*Dataset records*:
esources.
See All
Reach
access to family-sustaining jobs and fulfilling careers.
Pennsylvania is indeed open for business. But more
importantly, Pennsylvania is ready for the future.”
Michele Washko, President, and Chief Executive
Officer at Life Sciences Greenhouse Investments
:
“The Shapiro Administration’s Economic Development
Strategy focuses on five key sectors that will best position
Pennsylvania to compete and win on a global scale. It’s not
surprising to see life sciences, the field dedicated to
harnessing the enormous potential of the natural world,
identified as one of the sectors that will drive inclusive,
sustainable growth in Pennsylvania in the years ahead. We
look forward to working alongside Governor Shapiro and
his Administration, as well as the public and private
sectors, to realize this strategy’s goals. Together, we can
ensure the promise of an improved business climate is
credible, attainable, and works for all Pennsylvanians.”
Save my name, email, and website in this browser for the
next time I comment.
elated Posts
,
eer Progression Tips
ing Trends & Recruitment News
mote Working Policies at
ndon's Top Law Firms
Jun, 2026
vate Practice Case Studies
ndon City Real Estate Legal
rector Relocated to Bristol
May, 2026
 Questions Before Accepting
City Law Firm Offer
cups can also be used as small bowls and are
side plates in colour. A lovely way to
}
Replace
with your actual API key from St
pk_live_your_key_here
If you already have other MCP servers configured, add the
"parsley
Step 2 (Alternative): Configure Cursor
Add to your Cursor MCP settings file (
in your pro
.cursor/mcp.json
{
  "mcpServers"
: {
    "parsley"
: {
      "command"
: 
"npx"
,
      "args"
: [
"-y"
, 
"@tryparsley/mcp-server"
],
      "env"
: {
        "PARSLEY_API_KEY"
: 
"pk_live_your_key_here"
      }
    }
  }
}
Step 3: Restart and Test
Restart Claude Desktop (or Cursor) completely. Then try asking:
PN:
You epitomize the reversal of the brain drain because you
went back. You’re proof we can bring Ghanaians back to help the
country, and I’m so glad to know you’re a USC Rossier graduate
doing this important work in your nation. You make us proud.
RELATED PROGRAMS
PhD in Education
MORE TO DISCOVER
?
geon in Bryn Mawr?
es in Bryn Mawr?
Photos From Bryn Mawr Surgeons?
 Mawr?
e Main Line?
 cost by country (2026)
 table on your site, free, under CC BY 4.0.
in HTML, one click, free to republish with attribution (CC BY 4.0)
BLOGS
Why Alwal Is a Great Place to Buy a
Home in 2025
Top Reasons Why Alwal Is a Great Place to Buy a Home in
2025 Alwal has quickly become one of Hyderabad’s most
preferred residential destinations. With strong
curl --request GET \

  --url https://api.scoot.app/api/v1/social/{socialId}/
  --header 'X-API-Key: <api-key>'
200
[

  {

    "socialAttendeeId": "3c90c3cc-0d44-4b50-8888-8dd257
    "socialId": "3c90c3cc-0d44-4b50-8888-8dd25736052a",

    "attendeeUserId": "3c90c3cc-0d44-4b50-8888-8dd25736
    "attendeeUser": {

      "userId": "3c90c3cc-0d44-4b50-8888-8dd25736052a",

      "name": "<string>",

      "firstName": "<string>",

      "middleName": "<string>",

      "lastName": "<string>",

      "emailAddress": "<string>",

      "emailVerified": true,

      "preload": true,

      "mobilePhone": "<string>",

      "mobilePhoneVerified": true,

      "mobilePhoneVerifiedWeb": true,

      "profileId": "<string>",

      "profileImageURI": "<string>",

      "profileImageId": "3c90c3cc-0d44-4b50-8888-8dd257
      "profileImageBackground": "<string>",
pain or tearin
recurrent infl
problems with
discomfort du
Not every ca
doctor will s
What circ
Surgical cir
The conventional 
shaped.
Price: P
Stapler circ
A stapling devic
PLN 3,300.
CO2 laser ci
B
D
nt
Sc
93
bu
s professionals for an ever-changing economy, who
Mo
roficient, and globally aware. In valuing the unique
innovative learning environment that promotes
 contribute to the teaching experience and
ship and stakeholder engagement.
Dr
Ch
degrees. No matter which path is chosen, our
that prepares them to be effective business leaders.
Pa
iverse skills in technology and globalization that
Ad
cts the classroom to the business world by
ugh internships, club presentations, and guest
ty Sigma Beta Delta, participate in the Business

*Task statement*:
Count the lines of the items above that contain the string "socialId", matching case exactly, and give only that number.

*Result below*:
2